New York: The US mobile worker population will grow at a steady rate over the next four years, increasing from 78.5 million in 2020 to 93.5 million mobile workers in 2024, accounting for nearly 60 per cent of the total workforce, a new IDC report said on Tuesday.
International Data Corporation (IDC), based in Massachusetts, is a global provider of market intelligence, advisory services, and events for the IT, telecommunications, and consumer technology markets.
Mobile workers are those who are enabled with mobile devices (smartphones, tablets) by their company to complete their assigned tasks and workflows.
The mobile worker population is segmented into two core categories: information mobile workers and frontline mobile workers.
“COVID-19’s disruption of the US labor force has had a dramatic impact on how large businesses operate and will continue to shape how and where people work in the months to come,” said Bryan Bassett, senior research analyst with IDC.

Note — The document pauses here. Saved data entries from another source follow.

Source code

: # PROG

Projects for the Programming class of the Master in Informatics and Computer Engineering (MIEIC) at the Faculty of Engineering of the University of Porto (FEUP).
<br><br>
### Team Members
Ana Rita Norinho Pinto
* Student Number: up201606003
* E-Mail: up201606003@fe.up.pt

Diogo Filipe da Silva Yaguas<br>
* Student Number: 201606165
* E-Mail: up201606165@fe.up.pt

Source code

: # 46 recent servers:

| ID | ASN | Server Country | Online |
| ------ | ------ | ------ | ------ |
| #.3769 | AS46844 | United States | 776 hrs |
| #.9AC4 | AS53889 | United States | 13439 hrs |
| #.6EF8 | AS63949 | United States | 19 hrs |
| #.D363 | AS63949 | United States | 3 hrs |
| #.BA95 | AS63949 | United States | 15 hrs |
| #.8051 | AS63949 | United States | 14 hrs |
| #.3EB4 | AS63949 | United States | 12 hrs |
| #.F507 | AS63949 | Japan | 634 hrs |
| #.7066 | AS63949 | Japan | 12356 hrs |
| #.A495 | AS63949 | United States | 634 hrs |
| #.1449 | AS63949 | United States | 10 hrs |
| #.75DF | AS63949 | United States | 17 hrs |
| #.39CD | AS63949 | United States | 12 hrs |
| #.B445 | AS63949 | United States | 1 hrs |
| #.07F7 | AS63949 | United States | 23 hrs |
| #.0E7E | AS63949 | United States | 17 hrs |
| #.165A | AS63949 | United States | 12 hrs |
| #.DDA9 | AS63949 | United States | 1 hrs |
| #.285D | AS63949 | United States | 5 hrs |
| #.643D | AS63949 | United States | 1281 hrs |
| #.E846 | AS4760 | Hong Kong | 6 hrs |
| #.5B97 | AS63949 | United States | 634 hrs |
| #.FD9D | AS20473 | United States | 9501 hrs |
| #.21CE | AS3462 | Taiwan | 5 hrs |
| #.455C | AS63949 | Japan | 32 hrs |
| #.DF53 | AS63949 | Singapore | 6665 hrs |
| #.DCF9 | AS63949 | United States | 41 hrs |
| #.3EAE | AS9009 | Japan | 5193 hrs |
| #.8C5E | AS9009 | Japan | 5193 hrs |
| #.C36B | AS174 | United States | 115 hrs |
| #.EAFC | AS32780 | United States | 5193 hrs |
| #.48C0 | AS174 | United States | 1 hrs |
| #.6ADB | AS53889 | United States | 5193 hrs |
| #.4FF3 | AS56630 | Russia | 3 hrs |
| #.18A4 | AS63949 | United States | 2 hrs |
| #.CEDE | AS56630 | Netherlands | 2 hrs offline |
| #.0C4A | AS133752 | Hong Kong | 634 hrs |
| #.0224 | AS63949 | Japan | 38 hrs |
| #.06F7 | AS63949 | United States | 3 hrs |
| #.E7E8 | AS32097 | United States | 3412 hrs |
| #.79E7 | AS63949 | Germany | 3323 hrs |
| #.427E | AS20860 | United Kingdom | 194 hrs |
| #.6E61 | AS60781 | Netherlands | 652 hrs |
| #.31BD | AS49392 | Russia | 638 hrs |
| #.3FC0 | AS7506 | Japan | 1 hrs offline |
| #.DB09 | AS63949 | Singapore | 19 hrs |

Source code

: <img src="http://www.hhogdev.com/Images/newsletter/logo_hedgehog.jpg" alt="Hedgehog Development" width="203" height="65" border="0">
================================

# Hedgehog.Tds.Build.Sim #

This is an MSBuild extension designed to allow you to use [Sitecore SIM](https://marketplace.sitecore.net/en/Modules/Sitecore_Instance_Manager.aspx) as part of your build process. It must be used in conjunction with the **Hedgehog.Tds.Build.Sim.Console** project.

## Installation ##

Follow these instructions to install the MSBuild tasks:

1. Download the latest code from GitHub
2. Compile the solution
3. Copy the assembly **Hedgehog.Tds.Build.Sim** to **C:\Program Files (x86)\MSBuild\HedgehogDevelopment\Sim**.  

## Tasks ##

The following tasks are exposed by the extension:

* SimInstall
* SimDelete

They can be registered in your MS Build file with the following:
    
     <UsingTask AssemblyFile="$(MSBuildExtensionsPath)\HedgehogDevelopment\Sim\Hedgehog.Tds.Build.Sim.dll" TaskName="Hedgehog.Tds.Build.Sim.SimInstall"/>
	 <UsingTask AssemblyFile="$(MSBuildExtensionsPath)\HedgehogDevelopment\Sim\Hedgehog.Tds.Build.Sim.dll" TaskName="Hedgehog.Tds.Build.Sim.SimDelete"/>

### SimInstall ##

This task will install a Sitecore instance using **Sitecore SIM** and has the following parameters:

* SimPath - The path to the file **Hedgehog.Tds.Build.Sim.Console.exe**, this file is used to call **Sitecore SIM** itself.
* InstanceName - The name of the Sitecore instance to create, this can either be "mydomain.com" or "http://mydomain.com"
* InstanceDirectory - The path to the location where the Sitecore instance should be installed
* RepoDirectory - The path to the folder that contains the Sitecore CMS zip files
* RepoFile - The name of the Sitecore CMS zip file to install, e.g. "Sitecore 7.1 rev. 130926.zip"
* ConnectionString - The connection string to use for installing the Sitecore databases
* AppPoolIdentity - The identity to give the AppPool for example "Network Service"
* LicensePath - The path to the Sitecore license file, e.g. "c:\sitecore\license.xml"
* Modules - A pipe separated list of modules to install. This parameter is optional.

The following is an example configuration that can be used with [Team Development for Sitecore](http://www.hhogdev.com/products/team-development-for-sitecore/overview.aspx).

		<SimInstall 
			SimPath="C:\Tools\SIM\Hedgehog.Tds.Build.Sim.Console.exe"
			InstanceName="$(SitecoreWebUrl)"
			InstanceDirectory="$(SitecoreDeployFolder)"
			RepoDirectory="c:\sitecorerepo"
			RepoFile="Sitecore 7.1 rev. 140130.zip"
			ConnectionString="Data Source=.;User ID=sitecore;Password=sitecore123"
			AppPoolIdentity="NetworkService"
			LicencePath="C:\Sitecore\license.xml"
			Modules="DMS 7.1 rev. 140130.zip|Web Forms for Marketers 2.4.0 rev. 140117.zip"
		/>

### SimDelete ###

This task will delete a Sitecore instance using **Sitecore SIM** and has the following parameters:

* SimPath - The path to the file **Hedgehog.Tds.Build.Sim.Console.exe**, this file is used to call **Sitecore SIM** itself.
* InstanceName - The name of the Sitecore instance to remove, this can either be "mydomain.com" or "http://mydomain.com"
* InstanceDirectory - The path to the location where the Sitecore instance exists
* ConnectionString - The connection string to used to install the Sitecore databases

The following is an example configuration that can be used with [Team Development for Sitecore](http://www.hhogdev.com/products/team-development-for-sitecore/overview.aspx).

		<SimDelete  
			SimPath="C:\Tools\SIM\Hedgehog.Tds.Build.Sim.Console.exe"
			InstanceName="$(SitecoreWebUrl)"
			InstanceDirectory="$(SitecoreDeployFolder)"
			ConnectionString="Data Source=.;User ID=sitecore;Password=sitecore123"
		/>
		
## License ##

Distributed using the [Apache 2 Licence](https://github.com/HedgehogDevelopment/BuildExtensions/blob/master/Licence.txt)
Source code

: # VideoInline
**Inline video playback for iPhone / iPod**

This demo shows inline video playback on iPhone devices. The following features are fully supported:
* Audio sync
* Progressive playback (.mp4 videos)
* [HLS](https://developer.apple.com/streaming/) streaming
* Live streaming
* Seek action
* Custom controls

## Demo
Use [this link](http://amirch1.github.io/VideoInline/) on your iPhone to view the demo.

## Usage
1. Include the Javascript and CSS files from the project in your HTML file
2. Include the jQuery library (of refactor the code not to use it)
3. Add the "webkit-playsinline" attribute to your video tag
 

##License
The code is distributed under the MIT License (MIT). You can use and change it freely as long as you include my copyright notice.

The ability to quickly mobilize different segments of a company’s workforce with capable and secure mobile solutions has never been more important, and “US organizations are signaling that investment in mobile-based management and security solutions will take precedence in 2020 and beyond”.
Information mobile workers typically work from a single location, have dedicated computing resources, and tend to create, transform, and distribute data and/or content using productivity and enterprise applications.
Examples include programmers, business analysts, marketing specialists, researchers, billing clerks, lawyers and accountants.
Frontline mobile workers perform client-facing or operational activities onsite or in the field that require distributed, mobile access to data, content, applications and workflows.
Examples include store associate, nurse, lab technician, construction worker, field service worker and hospitality worker.
Frontline workers currently make up the majority of workers in the US, accounting for 57 per cent of the total worker population.
However, in 2020, only 49 per cent of frontline workers are currently enabled with mobile devices, compared with 55 per cent of information workers.
Meanwhile, the number of information workers is expected to see accelerated growth over the next 12-18 months, largely because this segment has been much less susceptible to the immediate effects of the pandemic, the IDC said.
The number of information mobile workers will also grow due to an expansion in remote and work-from-home workers in the wake of COVID-19.
A recent IDC survey found that 87 per cent of US enterprises expect their employees to continue working from home three or more days per week once mandatory closures are lifted, and 90 per cent of enterprises think it is likely more of their workers will work from home in the future.
“To meet the needs of more mobile, remote, and work-from-home workers, US enterprises have indicated that mobile security and mobile management solutions will be top spending priorities going forward,” Bassett said.